Task statement: Reproduce verbatim the passage of the Hadoop mailing-list post, starting at "private static int" and ending at "way to proceed?".

Text extract:

You are viewing a plain text version of this content. The canonical link for it is here.

Posted to user@hadoop.apache.org by "Ruiz, Pierre" <Pi...@analog.com> on 2018/02/27 11:04:09 UTC

passing conf instance around

Hi all,

I'm quite new to Hadopp and only worked with a single node setup so far.  I wrote a local driver that submits Jobs to my cluster.  I instantiate a single Configuration instance right at the start of my process, and pass it around like that:

public static void main(String[] args) {
  int exitCode = ERR_INVALID_ARGS.get();
 Configuration conf = new Configuration(true);

 try {
   if (- == args[0].charAt(0)) {
     exitCode = runSelectedTool(conf, args);
   } else  if (args.length >= 2 && args.length <= 3) {
     exitCode = crunchFullDataset(conf, args);
   }
 } catch (Exception e){
      e.printStackTrace();
      exitCode = ERR_FATAL.get();
  }

  System.exit(exitCode);
}

private static int runSelectedTool(Configuration conf, String[] args) throws Exception {
    int exitCode;
    String toolSwitch = args[0];
    args = Arrays.copyOfRange(args,1,args.length);

    if (SWITCH_FORMATTER_COUNTER.equals(toolSwitch)) {
        exitCode = ToolRunner.run(conf, new FormatterCounter(), args);
    } else if (SWITCH_CANDIDATES_FILTER.equals(toolSwitch)) {
        exitCode = ToolRunner.run(conf, new CandidatesFilter(), args);
    }
}

Prior to this, I was instantiating a new conf object each time I called ToolRunner.run(), but now I use conf.set() & get() to pass values between jobs.  Is it a bad idea (and why), or this the right way to proceed?

Many thanks,
Pierre

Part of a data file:

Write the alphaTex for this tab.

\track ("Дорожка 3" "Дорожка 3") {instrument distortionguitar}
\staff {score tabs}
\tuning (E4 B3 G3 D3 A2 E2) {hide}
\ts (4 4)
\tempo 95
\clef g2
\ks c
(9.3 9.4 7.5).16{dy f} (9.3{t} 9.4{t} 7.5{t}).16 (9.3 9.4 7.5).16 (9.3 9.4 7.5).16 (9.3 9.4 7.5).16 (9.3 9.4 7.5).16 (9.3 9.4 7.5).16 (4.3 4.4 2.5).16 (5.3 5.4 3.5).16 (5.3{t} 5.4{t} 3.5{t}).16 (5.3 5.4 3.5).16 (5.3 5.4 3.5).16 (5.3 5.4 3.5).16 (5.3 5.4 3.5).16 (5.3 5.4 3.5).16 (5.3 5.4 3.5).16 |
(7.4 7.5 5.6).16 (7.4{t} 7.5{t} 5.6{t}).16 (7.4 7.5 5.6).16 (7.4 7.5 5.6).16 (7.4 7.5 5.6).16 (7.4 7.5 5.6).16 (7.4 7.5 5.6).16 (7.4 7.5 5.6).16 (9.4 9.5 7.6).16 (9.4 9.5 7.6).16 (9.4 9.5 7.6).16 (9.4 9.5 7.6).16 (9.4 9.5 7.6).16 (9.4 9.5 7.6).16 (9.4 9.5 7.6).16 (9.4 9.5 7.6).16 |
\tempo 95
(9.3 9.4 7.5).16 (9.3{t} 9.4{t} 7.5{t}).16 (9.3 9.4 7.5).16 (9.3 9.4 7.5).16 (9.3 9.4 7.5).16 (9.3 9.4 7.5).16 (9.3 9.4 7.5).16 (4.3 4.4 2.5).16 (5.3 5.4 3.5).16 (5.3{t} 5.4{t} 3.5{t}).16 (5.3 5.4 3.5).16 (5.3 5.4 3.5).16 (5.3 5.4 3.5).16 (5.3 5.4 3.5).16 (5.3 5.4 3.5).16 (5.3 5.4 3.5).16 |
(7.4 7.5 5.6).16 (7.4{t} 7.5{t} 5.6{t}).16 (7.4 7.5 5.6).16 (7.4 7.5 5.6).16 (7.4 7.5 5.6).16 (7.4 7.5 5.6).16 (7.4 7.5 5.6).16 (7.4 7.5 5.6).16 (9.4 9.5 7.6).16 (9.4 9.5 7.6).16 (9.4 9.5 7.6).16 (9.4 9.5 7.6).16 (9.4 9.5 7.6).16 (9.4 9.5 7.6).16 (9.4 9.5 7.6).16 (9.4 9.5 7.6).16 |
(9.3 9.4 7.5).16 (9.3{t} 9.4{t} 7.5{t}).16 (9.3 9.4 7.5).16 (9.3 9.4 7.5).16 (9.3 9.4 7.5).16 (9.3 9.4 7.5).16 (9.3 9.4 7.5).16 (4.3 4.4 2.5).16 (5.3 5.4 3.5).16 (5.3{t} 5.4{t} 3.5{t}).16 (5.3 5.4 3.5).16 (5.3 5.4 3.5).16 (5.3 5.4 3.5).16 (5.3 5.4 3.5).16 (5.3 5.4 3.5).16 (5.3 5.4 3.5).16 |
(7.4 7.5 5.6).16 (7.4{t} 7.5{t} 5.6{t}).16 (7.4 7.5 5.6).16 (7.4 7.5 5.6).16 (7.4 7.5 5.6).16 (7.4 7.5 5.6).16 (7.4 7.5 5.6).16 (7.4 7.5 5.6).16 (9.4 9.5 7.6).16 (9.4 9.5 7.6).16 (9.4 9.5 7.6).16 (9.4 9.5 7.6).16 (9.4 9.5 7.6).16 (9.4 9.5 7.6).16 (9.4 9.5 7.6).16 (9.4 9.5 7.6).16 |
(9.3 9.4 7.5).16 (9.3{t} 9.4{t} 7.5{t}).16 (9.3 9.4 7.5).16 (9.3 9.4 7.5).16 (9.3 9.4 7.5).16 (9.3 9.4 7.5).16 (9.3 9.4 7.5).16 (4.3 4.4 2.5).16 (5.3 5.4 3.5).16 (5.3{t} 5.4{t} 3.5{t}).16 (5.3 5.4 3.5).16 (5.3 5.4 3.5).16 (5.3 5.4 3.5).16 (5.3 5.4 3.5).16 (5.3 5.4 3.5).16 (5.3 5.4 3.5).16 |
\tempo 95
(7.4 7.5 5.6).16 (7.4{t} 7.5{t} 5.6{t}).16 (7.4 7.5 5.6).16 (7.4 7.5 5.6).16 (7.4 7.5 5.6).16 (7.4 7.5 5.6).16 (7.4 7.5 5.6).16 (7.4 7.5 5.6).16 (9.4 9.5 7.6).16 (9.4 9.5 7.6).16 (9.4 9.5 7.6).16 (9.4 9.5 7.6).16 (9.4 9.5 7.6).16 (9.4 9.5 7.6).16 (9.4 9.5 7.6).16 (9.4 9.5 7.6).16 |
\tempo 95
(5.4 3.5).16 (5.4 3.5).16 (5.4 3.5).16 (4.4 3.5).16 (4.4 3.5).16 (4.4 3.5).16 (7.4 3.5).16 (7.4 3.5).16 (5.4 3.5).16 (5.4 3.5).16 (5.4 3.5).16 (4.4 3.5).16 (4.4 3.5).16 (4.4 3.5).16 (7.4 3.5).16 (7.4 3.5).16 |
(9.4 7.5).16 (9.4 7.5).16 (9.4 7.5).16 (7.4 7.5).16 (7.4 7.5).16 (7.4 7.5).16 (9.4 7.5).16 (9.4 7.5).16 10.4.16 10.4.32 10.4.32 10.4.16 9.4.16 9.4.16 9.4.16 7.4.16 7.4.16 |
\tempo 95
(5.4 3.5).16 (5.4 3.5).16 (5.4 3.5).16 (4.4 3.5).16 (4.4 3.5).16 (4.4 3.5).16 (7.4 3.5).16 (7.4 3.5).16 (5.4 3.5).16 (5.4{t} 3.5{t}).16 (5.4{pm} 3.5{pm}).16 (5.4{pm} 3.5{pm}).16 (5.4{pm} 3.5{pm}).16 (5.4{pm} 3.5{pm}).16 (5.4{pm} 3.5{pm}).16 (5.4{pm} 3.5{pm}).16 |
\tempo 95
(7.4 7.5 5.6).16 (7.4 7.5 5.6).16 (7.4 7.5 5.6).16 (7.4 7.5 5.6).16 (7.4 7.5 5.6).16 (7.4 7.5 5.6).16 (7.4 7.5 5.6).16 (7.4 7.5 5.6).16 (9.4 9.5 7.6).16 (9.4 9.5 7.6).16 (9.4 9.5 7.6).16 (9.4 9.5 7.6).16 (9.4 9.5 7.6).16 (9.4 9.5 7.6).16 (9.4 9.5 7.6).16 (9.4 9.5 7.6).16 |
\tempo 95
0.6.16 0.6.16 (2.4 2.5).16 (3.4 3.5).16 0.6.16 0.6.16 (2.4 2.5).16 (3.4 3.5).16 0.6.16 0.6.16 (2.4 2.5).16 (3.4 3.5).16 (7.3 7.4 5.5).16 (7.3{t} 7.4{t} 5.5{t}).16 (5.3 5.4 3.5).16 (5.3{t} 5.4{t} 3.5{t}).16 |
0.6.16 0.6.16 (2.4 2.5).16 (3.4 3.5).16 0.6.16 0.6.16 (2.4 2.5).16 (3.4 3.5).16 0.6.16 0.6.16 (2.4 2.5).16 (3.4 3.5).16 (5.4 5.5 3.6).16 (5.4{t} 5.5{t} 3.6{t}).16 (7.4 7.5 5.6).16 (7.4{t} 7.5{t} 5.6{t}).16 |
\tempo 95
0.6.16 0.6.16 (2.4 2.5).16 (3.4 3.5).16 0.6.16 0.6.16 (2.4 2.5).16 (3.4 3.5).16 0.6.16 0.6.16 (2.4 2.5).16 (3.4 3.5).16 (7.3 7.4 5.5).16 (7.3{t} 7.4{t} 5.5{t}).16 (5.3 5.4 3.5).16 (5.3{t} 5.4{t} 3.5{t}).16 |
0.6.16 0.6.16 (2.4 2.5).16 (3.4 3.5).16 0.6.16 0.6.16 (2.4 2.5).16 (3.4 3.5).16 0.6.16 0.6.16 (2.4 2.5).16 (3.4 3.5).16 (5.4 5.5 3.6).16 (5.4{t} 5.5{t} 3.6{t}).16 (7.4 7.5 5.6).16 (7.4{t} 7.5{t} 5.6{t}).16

Finished answer:
private static int runSelectedTool(Configuration conf, String[] args) throws Exception {
    int exitCode;
    String toolSwitch = args[0];
    args = Arrays.copyOfRange(args,1,args.length);

    if (SWITCH_FORMATTER_COUNTER.equals(toolSwitch)) {
        exitCode = ToolRunner.run(conf, new FormatterCounter(), args);
    } else if (SWITCH_CANDIDATES_FILTER.equals(toolSwitch)) {
        exitCode = ToolRunner.run(conf, new CandidatesFilter(), args);
    }
}

Prior to this, I was instantiating a new conf object each time I called ToolRunner.run(), but now I use conf.set() & get() to pass values between jobs.  Is it a bad idea (and why), or this the right way to proceed?